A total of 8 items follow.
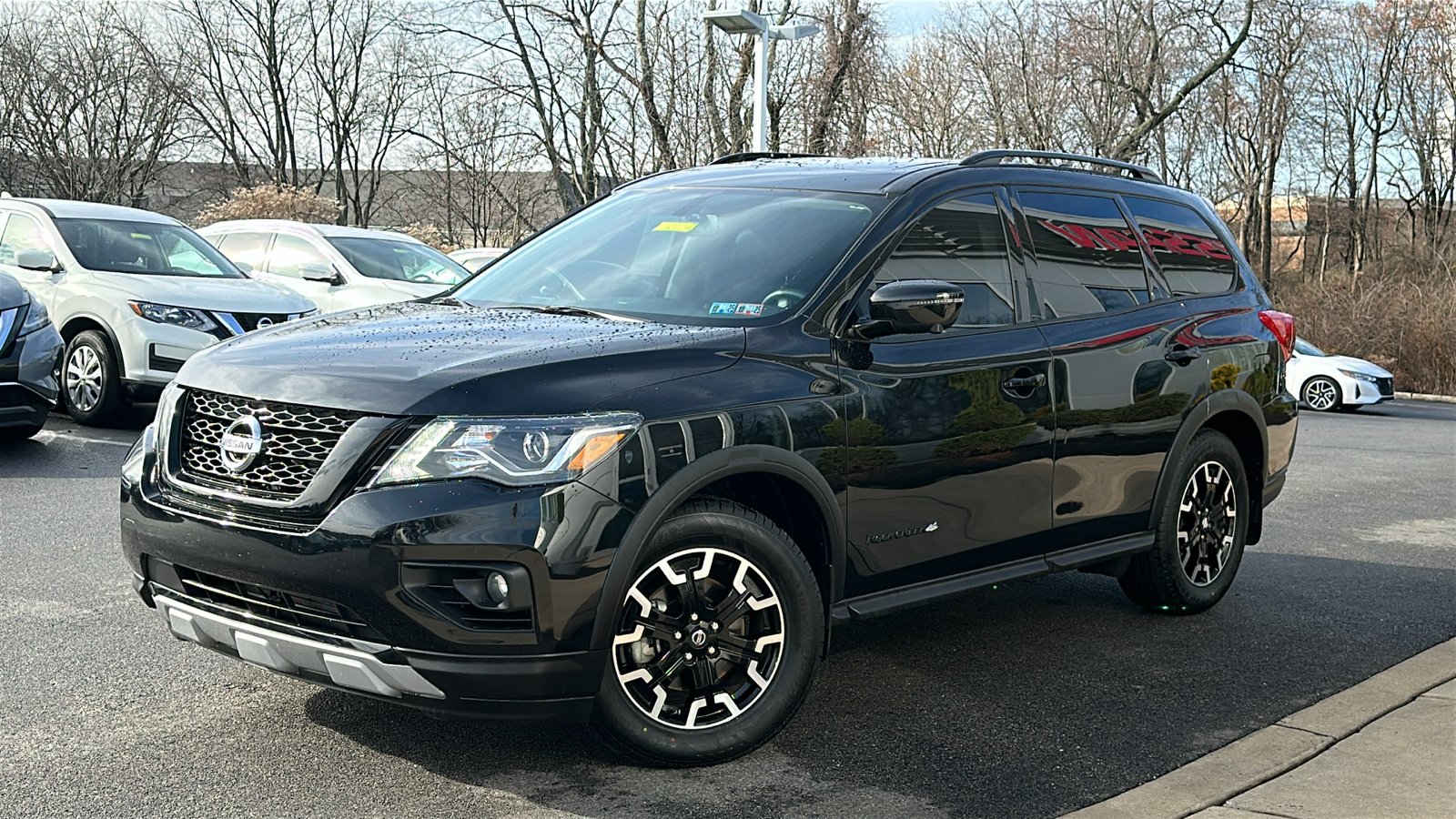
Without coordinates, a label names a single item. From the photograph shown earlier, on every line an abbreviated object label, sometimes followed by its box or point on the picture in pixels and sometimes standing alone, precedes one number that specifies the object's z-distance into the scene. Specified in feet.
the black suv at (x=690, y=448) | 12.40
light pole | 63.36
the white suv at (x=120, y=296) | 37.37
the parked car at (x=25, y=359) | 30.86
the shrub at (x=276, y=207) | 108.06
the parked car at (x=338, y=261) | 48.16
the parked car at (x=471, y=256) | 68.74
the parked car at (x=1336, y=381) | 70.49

...

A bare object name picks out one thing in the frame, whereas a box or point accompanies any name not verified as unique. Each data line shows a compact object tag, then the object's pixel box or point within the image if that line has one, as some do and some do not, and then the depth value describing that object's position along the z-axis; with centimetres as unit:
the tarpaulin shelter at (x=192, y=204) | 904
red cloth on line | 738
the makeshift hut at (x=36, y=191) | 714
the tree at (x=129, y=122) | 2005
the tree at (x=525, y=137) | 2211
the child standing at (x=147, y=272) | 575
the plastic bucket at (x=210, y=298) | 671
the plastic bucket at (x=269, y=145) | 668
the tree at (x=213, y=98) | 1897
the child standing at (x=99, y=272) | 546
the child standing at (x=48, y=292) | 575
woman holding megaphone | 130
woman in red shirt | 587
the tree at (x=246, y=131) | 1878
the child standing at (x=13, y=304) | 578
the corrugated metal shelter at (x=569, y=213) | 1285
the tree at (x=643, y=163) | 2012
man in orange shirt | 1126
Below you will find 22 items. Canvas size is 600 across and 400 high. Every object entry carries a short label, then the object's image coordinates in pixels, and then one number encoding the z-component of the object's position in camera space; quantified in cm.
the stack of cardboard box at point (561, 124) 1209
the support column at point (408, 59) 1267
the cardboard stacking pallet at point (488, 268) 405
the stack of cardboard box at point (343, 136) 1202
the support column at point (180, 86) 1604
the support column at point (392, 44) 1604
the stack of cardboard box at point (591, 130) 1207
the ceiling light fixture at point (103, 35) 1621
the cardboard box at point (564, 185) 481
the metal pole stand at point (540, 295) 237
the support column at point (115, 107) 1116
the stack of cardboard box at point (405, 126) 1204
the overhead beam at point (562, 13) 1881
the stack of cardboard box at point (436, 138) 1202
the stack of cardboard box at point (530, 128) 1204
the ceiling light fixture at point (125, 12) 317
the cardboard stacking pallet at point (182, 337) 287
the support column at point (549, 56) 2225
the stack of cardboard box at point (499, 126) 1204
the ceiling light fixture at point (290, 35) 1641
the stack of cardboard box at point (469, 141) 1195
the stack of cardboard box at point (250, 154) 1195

* **WHAT THE EXERCISE ASKS**:
Please give back, exactly as it stands above, the stretch from the line with "the overhead beam at point (562, 13) 1881" through the line with "the stack of cardboard box at point (250, 154)", and no line outside it.

* **EXERCISE RESULT**:
the overhead beam at point (562, 13) 1881
the stack of cardboard box at point (436, 138) 1202
the stack of cardboard box at point (530, 128) 1204
the ceiling light fixture at point (125, 12) 317
the cardboard stacking pallet at point (182, 337) 287
the support column at point (549, 56) 2225
the stack of cardboard box at point (499, 126) 1204
the ceiling light fixture at point (290, 35) 1641
the stack of cardboard box at point (469, 141) 1195
the stack of cardboard box at point (250, 154) 1195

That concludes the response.